Sur le bien-fondé du jugement attaqué :

En ce qui concerne le principe de la responsabilité de la commune de

Gignac-la-Nerthe :

2. Il résulte de l'instruction que, par un jugement n° 1703931 du 5 novembre 2019, devenu irrévocable suite à sa confirmation par un arrêt n° 20MA00082 de la Cour du 5 avril 2022 et la non-admission du pourvoi intenté contre celui-ci par une décision n° 464691 du Conseil d'Etat du 10 mars 2023, et par un jugement nos 1806784, 1809247 du 5 novembre 2019, également devenu irrévocable suite à sa confirmation par un arrêt n° 20MA00077 de la Cour du 5 avril 2022, le tribunal administratif de Marseille a respectivement annulé l'arrêté du 20 mars 2017 par lequel le maire de Gignac-la-Nerthe a infligé à M. A... la sanction disciplinaire d'exclusion de fonctions pour une durée de deux ans sans sursis et les deux arrêtés des 21 août et 12 septembre 2018 par lesquels le même maire l'a radié des cadres. Ainsi que l'ont jugé à bon droit les premiers juges, sans au demeurant être contestés par la commune de Gignac-la-Nerthe qui n'a pas produit de mémoire en défense devant la Cour, l'illégalité entachant ces trois arrêtés est de nature à engager la responsabilité de cette dernière pour faute à l'égard de M. A... qui, est par suite, fondé à demander réparation des préjudices directs et certains qui en ont résulté pour lui.

En ce qui concerne la réparation des préjudices :

3. En vertu des principes généraux qui régissent la responsabilité de la puissance publique, un agent public irrégulièrement évincé a droit à la réparation intégrale du préjudice qu'il a effectivement subi du fait de la mesure illégalement prise à son encontre. Sont ainsi indemnisables les préjudices de toute nature avec lesquels l'illégalité commise présente, compte tenu de l'importance respective de cette illégalité et des fautes relevées à l'encontre de l'intéressé, un lien direct de causalité. Pour l'évaluation du montant de l'indemnité due, doit être prise en compte la perte du traitement ainsi que celle des primes et indemnités dont l'intéressé avait, pour la période en cause, une chance sérieuse de bénéficier, à l'exception de celles qui, eu égard à leur nature, à leur objet et aux conditions dans lesquelles elles sont versées, sont seulement destinées à compenser des frais, charges ou contraintes liés à l'exercice effectif des fonctions. Enfin, il y a lieu de déduire, le cas échéant, le montant des rémunérations que l'agent a pu se procurer par son travail au cours de la période d'éviction.

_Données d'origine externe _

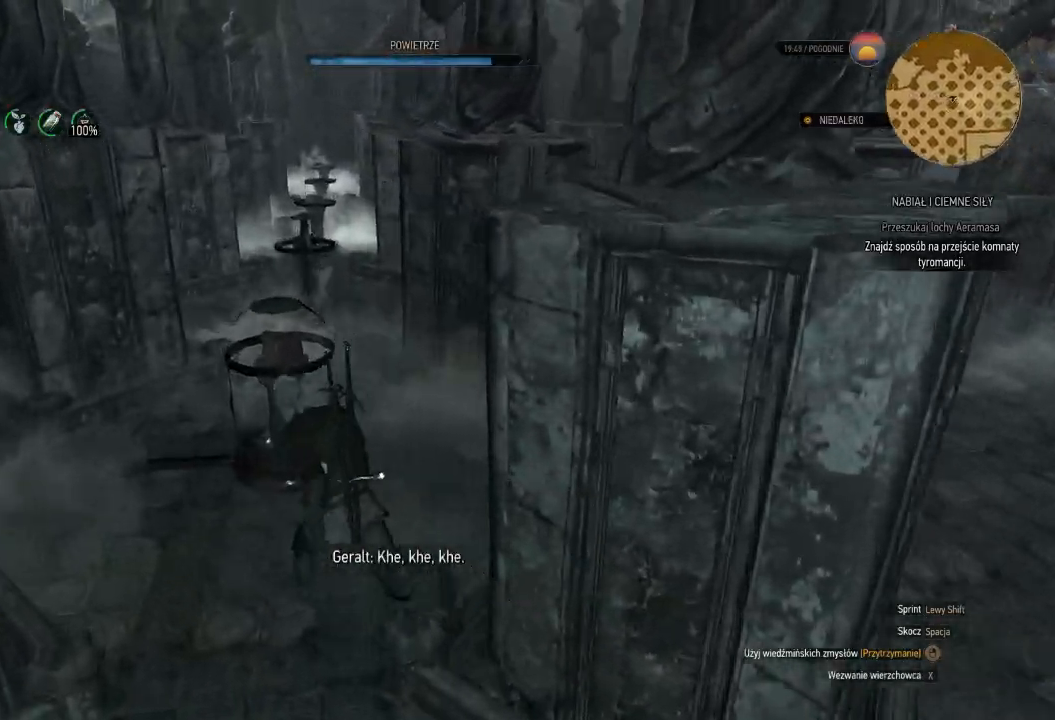
{"keys": ["d", "shift", "w"], "mouse": [], "events": [[240, "a", "up"], [380, "d", "down"]]}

S'agissant de la période d'éviction irrégulière :

4. Il résulte de l'instruction que la sanction disciplinaire d'exclusion de ses fonctions pour une durée de deux ans, sans sursis, à compter du 25 août 2016, qui a été infligée à M. A... par un arrêté du maire de Gignac-la-Nerthe du 20 mars 2017, a été exécutée par ce dernier jusqu'au 25 août 2018. Il résulte également de l'instruction qu'après que le juge des référés du tribunal administratif de Toulon a suspendu leur exécution, respectivement par des ordonnances nos 1806786 et 1809249 des 12 septembre et 23 novembre 2018, les arrêtés du maire de Gignac-la-Nerthe des 21 août et 12 septembre 2018 portant radiation des cadres de M. A..., à compter des 25 août 2018 et 12 septembre 2018, ont été annulés par un jugement nos 1806784, 1809247 du 5 novembre 2019. Par ailleurs, par un arrêt n° 23MA02087 du 2 juillet 2024, la Cour a confirmé la légalité de l'arrêté du 26 novembre 2020 par lequel le maire de Gignac-la-Nerthe a radié M. A... à compter de la notification de cet arrêté, soit le 27 novembre 2020, et, par un arrêt n° 23MA01339 du même jour, la Cour a confirmé la légalité de l'arrêté du 20 décembre 2019 par lequel le maire de Gignac-la-Nerthe a infligé à M. A... la sanction disciplinaire d'exclusion temporaire des fonctions pour une durée de dix-sept mois, assortie d'un sursis de six mois, sanction que M. A... a exécuté à compter de la notification de cet arrêté, soit le 26 décembre 2019. Ainsi que l'a jugé à bon droit le tribunal administratif de Marseille, il en résulte que la période d'éviction illégale qui doit être prise en compte pour le calcul des préjudices subis par M. A... s'étend du 25 août 2016 au 25 décembre 2019.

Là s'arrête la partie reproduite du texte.